As we’ve covered before, North Korea has its own version of Linux called Red Star OS. A pair of German researchers have just given the code a once over — and as you’d expect, it’s locked down and oppressive, and worse than just a weaker version of otherLinux distros. It’s geared toward enabling and maintaining a total surveillance state, all while giving the illusion of technological progress to its citizens.
Red Star 3.0 was first leaked in 2014. We knew then that while it’s still based on Linux, it ditched its former Windows XP-style UI for that of a mid-2000s-era Mac OS X machine. Red Star OS uses KDE 3 and is available only in Korean, and is localized to North Korean spellings and terms.

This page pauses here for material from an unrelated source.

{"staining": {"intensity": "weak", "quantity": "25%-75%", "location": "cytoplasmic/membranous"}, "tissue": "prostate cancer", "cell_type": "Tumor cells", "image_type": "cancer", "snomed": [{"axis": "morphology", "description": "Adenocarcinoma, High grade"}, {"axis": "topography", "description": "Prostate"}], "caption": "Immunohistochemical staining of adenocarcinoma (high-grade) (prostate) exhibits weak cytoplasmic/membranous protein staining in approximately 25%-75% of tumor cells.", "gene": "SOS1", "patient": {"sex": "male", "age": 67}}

It contains a Firefox-based browser called Naenara for browsing the country’s intranet, along with an email client, media players, a music composition program, games, and a text editor.

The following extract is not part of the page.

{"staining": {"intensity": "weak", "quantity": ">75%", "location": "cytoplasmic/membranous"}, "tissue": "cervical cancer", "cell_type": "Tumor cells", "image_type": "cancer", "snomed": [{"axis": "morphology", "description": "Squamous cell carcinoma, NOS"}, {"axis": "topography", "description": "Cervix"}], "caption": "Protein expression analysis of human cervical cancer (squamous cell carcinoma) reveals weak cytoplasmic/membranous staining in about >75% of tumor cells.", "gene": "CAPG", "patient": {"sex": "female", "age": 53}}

Under the hood, it’s much worse. The researchers found that among Red Star 3.0’s capabilities, if you’d call them that, are watermarking different file types in order to track the distribution of documents and media files via USB stick, in a presumed effort to crack down on Western media creeping into the country.
Red Star OS: Looks a bit like OS X, eh?
The OS also has its own way of encrypting files. The researchers said that the system is “designed to defend and protect itself from changes made from user space,” and that the features implemented in Red Star OS are “the wet dream of a surveillance state dictator.” For example, if a user does make a change to the OS, like disabling an antivirus checker or firewall, the computer will display an error or even just reboot itself, according to a separate report in The Guardian .
It’s impossible to know just how many people even have access to computers in North Korea to begin with. Reports have circulated that the 14-year-old Windows XP is still floating around on machines, and Kim Jong-un has been photographed in front of an iMac before. It’s been suggested that North Korea is not only surveilling its citizens, but is also paranoid that other countries could install back doors to prevent snooping from other countries.
It’s nothing new that dictators force their citizens to use special operating systems. Back in 1999, China began developing Red Flag Linux, and Red Star OS inNorth Korea dates to 2002. Cuba also has its own Nova OS. The ultimate goal, aside from the above, is to ensure the populace is kept in line and isolated from any possible influence around the world.
All this, mind you, from open-source software that was originally designed to promote freedom. The irony is breathtaking.